Christophe l'accueillit en souriant, car elle faisait partie des filles nesqs avec qui il était à l'aise, parce qu'il n'avait pas fait l'amour avec elle lorsqu'il était vert. Il se souvenait en effet parfaitement de celles qu'il avait rencontrées autour du village, durant la période où son esprit s'était partiellement délité dans le monde sans horizon des esprits, et où il s'était comporté de manière plutôt primitive. Il se souvenait avoir tourné autour du village durant le début de cette période et avoir proposé de s'accoupler à toutes les femmes qu'il rencontrait en âge de procréer, jeunes et moins jeunes.
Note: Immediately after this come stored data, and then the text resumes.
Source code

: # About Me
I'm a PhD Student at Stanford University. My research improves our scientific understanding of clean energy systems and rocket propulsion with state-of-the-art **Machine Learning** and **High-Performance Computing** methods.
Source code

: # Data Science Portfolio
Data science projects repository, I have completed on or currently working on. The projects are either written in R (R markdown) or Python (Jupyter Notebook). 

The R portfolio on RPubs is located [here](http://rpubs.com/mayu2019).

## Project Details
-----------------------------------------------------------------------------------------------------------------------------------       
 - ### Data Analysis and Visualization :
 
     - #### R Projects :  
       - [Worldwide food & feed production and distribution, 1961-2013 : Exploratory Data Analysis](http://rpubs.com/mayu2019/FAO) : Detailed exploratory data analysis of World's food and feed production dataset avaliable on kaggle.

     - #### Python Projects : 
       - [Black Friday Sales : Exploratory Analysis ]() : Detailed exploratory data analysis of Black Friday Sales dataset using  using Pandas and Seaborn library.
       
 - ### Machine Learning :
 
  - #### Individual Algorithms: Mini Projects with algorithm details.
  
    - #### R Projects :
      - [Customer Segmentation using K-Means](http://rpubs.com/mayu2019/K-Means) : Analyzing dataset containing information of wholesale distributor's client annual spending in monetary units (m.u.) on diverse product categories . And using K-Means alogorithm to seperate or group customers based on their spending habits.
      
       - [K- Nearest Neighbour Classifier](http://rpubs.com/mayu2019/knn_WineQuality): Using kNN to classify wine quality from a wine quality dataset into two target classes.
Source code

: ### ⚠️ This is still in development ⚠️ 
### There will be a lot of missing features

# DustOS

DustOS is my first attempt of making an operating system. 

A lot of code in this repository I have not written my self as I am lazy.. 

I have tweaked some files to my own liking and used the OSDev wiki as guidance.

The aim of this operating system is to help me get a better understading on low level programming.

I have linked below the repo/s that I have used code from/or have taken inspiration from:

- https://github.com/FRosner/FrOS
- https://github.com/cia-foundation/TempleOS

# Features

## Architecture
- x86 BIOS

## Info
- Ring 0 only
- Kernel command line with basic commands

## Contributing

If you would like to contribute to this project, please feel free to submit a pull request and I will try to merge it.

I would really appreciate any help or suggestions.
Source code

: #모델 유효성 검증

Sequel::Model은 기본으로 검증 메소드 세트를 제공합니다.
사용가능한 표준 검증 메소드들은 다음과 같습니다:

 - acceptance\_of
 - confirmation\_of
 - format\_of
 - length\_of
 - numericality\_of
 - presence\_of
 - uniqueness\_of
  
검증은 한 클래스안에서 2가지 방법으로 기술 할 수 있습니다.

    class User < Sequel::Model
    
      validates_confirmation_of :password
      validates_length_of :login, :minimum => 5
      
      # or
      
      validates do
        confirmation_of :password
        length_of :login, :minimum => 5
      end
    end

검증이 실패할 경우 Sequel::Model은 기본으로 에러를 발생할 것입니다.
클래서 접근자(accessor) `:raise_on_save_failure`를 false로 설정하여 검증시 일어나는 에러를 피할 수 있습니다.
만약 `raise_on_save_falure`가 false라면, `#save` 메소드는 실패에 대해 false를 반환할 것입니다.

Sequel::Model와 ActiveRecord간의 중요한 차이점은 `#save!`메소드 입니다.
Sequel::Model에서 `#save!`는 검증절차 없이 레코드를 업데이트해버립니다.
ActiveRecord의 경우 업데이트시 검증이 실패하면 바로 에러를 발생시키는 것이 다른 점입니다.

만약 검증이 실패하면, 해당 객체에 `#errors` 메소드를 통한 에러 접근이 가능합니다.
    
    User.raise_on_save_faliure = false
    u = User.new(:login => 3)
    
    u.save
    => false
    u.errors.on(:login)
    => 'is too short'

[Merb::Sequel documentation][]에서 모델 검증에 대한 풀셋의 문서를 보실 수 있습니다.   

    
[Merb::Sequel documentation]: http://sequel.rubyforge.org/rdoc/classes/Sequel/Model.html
Il ne disait pas grand chose à chaque fois, se contentant d'apparaître devant elles, le sexe en érection. La plupart avait accepté ses avances, étrangement. Il soupçonnait avoir eu quelques pouvoirs sur elles, peut-être quelque chose d'hormonal ou des phéromones. Il avait l'impression de les avoir séduites magiquement, il se sentait un peu coupable, même s'il n'avait pas été vraiment lui-même.